▸ **Exercise materials**
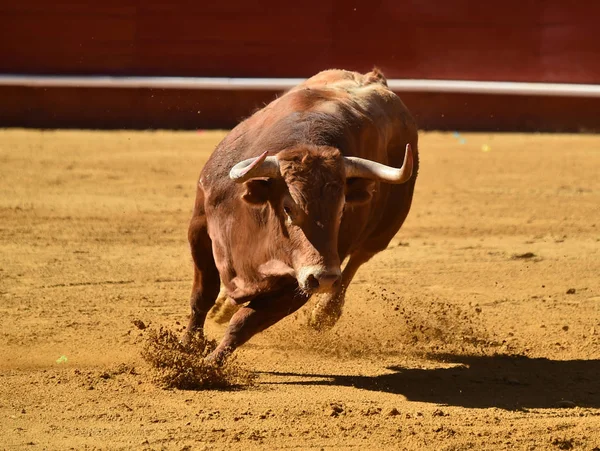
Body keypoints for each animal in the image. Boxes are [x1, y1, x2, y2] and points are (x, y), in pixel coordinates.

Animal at [185, 68, 420, 364]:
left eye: (342, 209)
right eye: (288, 208)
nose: (326, 278)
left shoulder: (300, 283)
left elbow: (244, 322)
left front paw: (207, 364)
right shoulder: (199, 229)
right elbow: (201, 296)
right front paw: (187, 346)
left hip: (381, 233)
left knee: (358, 258)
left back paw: (324, 314)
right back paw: (222, 307)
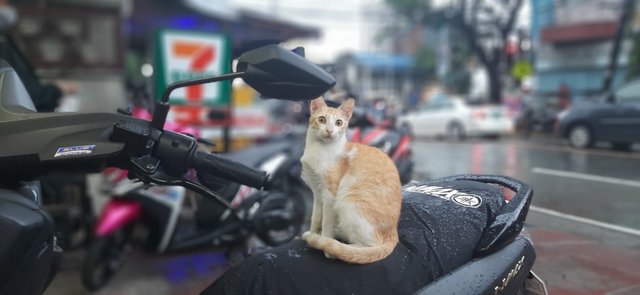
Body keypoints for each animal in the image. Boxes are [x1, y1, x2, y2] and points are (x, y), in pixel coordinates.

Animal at [298, 97, 400, 266]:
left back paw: (336, 246)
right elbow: (315, 218)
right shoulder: (317, 195)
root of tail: (393, 233)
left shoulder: (329, 195)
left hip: (348, 201)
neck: (319, 149)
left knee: (367, 246)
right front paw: (313, 233)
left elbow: (326, 222)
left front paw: (324, 242)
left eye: (339, 123)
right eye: (322, 119)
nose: (330, 131)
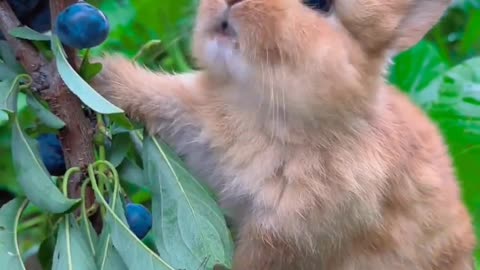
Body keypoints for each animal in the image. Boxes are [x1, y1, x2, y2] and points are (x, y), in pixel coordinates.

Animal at [93, 0, 476, 268]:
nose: (231, 1)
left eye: (318, 4)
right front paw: (100, 76)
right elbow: (155, 94)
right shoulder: (192, 120)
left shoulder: (282, 240)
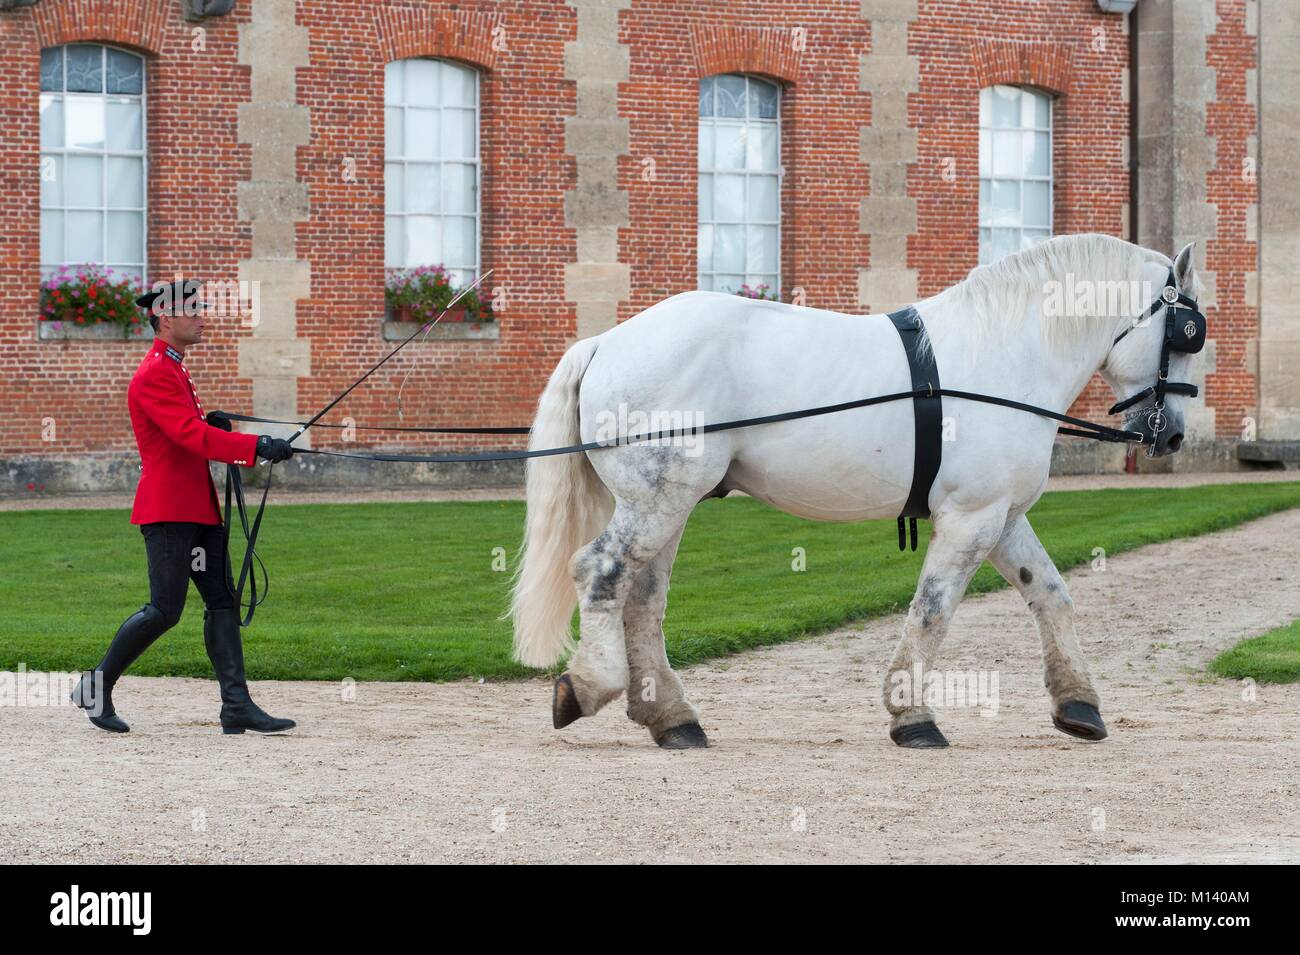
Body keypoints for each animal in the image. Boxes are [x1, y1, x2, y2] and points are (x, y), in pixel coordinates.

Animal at [504, 235, 1196, 748]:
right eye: (1188, 332)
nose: (1171, 435)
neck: (1001, 358)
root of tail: (606, 341)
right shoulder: (970, 518)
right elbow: (932, 611)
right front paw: (912, 715)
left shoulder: (1000, 515)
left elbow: (1051, 594)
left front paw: (1078, 704)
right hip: (657, 500)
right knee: (601, 570)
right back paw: (589, 686)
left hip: (668, 503)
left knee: (642, 598)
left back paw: (672, 716)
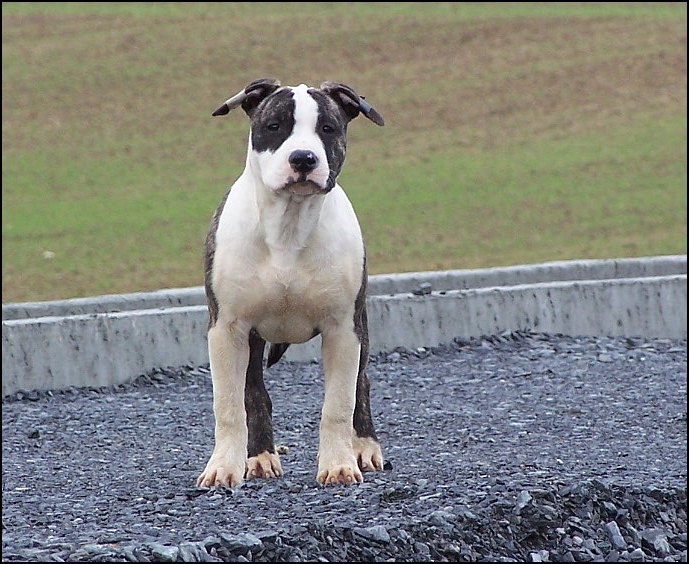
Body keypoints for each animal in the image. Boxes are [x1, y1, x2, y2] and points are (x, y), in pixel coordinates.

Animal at [196, 79, 384, 490]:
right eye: (274, 126)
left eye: (328, 128)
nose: (303, 159)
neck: (289, 225)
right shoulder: (227, 329)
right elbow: (230, 405)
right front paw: (222, 467)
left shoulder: (343, 329)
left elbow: (339, 403)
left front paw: (339, 465)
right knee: (253, 394)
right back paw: (260, 457)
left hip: (361, 327)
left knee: (361, 386)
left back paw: (363, 447)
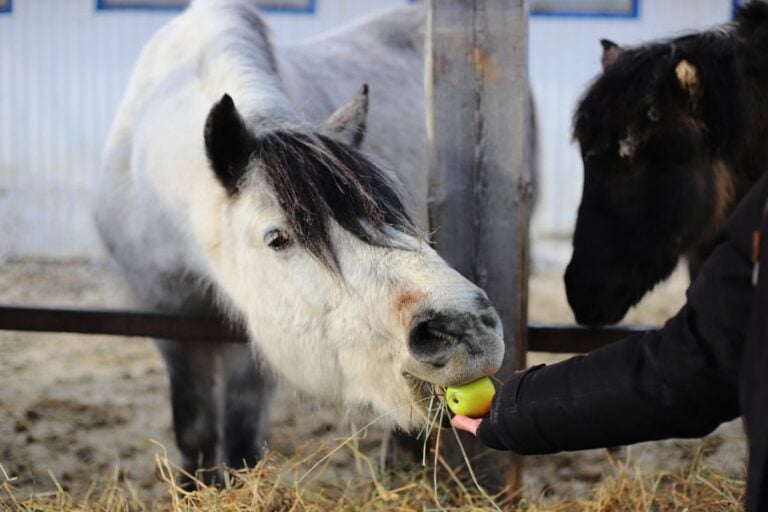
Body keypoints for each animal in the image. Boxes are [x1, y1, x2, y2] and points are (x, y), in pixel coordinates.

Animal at [94, 0, 505, 481]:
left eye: (395, 215)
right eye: (277, 239)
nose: (465, 330)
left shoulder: (255, 346)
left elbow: (242, 442)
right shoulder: (166, 317)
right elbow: (194, 434)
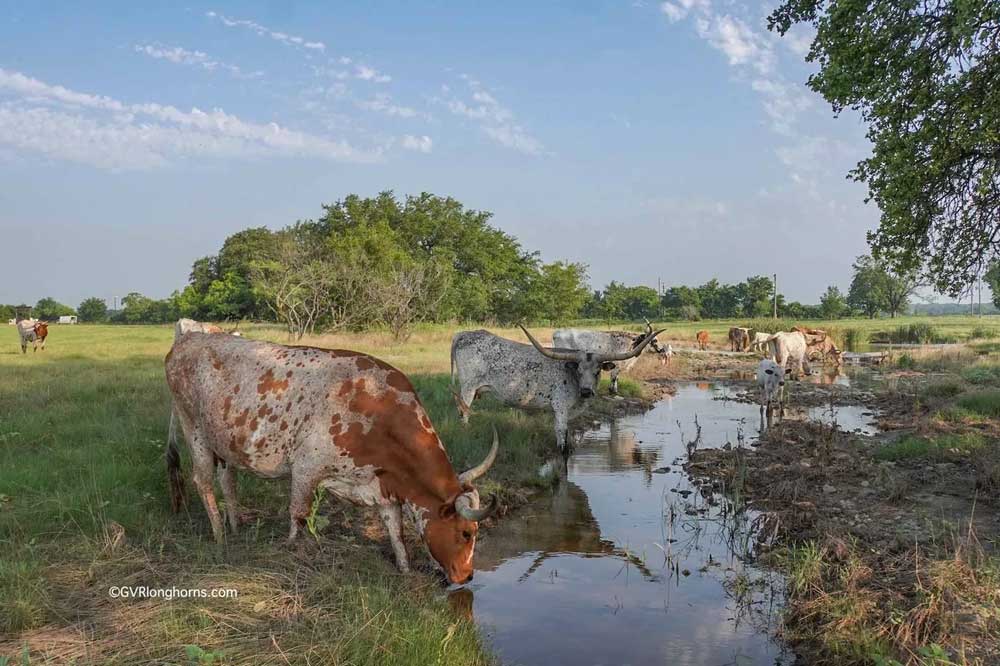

▸ **Task details**
Word for word and without pictures, please write out only the lines from the start of the entries through the line containing "right knee: (253, 394)", both included.

▸ **Written answer**
Body keypoints for each animal in the image. Boxes are [x1, y1, x2, y2] and points are (x, y), in pixel coordinates.

Animal at [185, 68, 420, 364]:
left eye: (342, 209)
right eye: (288, 208)
nose: (326, 278)
left shoulder: (300, 283)
left elbow: (244, 322)
left front paw: (207, 364)
right shoulder: (199, 229)
right elbow: (201, 296)
right front paw: (187, 346)
left hip: (381, 233)
left knee: (358, 258)
left back paw: (324, 314)
right back paw: (222, 307)
Body keypoints for each animal in the image. Boxes are [x1, y1, x2, y2] and points are (x, y), in pixel coordinates.

Animal at [298, 97, 400, 266]:
left back paw: (336, 246)
right elbow: (315, 218)
right shoulder: (317, 195)
root of tail: (393, 233)
left shoulder: (329, 195)
left hip: (348, 201)
neck: (319, 149)
left knee: (367, 246)
right front paw: (313, 233)
left elbow: (326, 222)
left front paw: (324, 242)
left eye: (339, 123)
right eye: (322, 119)
nose: (330, 131)
Body keypoints for each animal in the image. Boxes are [x1, y1, x2, y2] and points are (x, y), in pixel coordinates.

Animal at [93, 0, 476, 268]:
nose: (231, 1)
left eye: (318, 4)
right front paw: (100, 76)
right elbow: (155, 94)
right shoulder: (192, 120)
left shoulder: (282, 240)
Body keypoints for each animal in the image. Boxes are [x1, y1, x2, y2] and points are (x, y), in pixel coordinates.

Animal at [504, 235, 1196, 748]:
right eye: (1188, 332)
nose: (1171, 435)
neck: (1001, 358)
root of tail: (606, 341)
right shoulder: (970, 518)
right elbow: (932, 611)
right front paw: (912, 715)
left shoulder: (1000, 515)
left elbow: (1051, 594)
left front paw: (1078, 704)
right hip: (657, 500)
right knee: (601, 570)
right back paw: (589, 686)
left hip: (668, 503)
left knee: (642, 598)
left back paw: (672, 716)
Body keypoints for each animal in the image. Boxes are [x1, y1, x2, y2] and points are (x, y), in pixel coordinates.

Animal at [196, 79, 384, 490]:
right eye: (274, 126)
left eye: (328, 128)
nose: (303, 159)
neck: (289, 225)
right shoulder: (227, 329)
right elbow: (230, 405)
right front paw: (222, 467)
left shoulder: (343, 329)
left elbow: (339, 403)
left front paw: (339, 465)
right knee: (253, 394)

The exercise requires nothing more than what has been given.